This entry is from Dr. McCanne's Quote of the Day, a daily health policy update on the single-payer health care reform movement. The QotD is archived on PNHP's website.
Lower-Than-Expected Medicare Drug Costs Reflect Decline in Overall Drug Spending and Lower Enrollment, Not Private Plans
Evidence Shows Reliance on Private Insurers Actually Raised Medicare Costs
By Edwin Park
Center on Budget and Policy Priorities, May 6, 2011
Some supporters of the House budget plan’s proposal to replace Medicare with a voucher to purchase private health insurance claim that reliance on private insurers can lower costs. They cite the fact that the costs of Medicare Part D, which took effect in 2006, have been lower than the Congressional Budget Office predicted when Congress enacted the drug benefit. They attribute this lower spending to efficiencies produced by competition among the private insurers that deliver the benefit.
This claim does not withstand scrutiny. The two primary factors driving the reduction in Medicare Part D spending were:
* The sharp decline in growth in spending for prescription drugs throughout the U.S. health care system.
* Lower-than-expected enrollment in Medicare Part D.
Moreover, there is evidence that, far from reducing costs, the use of private plans to deliver the Medicare drug benefit has increased costs.

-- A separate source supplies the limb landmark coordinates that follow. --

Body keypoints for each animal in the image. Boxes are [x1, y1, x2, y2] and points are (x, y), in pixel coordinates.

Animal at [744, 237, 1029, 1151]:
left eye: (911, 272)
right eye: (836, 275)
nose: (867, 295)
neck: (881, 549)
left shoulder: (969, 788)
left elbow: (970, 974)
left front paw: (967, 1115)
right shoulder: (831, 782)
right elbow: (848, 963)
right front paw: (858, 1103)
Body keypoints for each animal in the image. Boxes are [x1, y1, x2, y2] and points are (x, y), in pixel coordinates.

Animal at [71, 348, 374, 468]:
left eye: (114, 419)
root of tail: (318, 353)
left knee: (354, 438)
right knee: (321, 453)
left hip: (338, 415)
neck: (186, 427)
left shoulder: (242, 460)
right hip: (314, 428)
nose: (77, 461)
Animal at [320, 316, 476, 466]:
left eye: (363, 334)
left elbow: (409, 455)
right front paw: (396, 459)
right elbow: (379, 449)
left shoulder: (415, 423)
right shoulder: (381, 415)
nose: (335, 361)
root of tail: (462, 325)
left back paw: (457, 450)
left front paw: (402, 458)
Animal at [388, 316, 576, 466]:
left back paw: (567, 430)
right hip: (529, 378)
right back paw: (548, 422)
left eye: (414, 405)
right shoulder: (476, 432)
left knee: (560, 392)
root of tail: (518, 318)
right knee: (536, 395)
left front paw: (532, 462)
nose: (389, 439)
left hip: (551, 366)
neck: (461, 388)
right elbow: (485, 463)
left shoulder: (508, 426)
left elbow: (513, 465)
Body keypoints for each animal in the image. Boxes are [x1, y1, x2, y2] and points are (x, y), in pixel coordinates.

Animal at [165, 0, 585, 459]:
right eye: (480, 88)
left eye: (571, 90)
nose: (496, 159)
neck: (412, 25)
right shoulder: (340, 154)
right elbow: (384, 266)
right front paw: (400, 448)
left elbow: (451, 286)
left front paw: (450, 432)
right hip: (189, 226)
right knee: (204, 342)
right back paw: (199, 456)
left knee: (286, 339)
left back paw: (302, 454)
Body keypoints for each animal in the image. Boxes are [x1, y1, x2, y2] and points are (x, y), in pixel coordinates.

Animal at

Edwin Park has dispelled the myth that private insurers were to be credited for Medicare Part D drug spending that fell below prior projections of the Congressional Budget Office. The lower than anticipated spending had nothing to do with the interventions of the private insurers, but were due primarily to two factors: 1) lower prices due to greater use of generics, more drugs losing patent protection, and a lack of new blockbuster drugs, and 2) fewer Medicare beneficiaries than anticipated enrolled in these lousy Part D drug plans.
Not only can these plans not take credit for the lower than expected program spending, they, in fact, actually increased costs to Medicare. The reasons are explained in the technical but easy-to-read, three page report available at the link above.

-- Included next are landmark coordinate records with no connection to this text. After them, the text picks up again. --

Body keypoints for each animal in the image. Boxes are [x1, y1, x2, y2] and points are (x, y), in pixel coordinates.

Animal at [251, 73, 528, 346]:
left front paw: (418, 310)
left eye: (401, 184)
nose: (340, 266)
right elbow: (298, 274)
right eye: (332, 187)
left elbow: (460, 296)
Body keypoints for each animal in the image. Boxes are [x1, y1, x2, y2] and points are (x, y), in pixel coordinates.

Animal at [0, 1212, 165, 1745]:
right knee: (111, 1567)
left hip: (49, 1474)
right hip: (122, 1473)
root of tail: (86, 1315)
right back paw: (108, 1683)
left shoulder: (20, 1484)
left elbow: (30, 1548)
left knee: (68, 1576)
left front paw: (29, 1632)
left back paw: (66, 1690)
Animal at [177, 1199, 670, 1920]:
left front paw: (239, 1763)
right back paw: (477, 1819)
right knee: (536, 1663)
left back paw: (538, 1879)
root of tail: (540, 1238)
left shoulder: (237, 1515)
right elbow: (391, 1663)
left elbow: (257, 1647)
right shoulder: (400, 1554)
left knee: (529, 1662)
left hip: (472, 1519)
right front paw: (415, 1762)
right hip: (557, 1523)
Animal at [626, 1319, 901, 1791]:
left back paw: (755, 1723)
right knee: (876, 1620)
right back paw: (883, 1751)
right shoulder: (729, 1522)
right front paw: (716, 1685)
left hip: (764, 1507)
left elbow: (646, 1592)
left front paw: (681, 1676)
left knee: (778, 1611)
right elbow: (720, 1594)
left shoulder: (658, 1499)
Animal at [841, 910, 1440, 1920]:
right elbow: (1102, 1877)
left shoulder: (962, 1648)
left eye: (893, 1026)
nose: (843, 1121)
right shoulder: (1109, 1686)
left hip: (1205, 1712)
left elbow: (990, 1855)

Not mentioned in the report are the facts that these plans also reduced choices in drugs by having limited formularies, and they reduced choices in pharmacies by having restricted pharmacy networks.

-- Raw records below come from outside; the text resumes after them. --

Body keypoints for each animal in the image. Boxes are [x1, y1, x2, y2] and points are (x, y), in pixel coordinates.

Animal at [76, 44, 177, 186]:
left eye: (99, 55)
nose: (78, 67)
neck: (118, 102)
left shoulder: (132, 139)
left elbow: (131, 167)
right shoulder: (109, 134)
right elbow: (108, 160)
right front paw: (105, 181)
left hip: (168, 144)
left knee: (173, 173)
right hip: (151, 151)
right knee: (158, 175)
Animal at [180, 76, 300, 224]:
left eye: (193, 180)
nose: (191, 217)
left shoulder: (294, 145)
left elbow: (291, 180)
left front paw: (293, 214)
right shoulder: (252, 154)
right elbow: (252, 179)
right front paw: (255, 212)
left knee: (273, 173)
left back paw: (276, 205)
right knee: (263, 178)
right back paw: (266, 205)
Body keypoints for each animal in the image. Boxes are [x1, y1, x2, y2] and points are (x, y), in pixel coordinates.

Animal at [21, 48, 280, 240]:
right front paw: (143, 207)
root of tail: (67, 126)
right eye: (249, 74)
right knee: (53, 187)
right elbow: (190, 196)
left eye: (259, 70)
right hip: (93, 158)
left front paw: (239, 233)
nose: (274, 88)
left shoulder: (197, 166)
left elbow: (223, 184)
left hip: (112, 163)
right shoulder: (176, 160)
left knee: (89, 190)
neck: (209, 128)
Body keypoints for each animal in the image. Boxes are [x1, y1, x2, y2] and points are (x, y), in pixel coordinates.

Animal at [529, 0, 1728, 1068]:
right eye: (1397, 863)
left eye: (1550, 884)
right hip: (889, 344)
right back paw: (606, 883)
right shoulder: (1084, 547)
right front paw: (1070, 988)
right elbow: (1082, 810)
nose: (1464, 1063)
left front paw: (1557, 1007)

This is yet one more example of how private insurance intermediaries increase our costs while reducing our choices of both providers and their products and services. Yet the Patient Protection and Affordable Care Act is based on this model that brings us fewer choices at higher costs.
Let’s oust these expensive, wasteful, intrusive intermediaries and replace them with our own public financing program that would offer all of us free choice and greater value.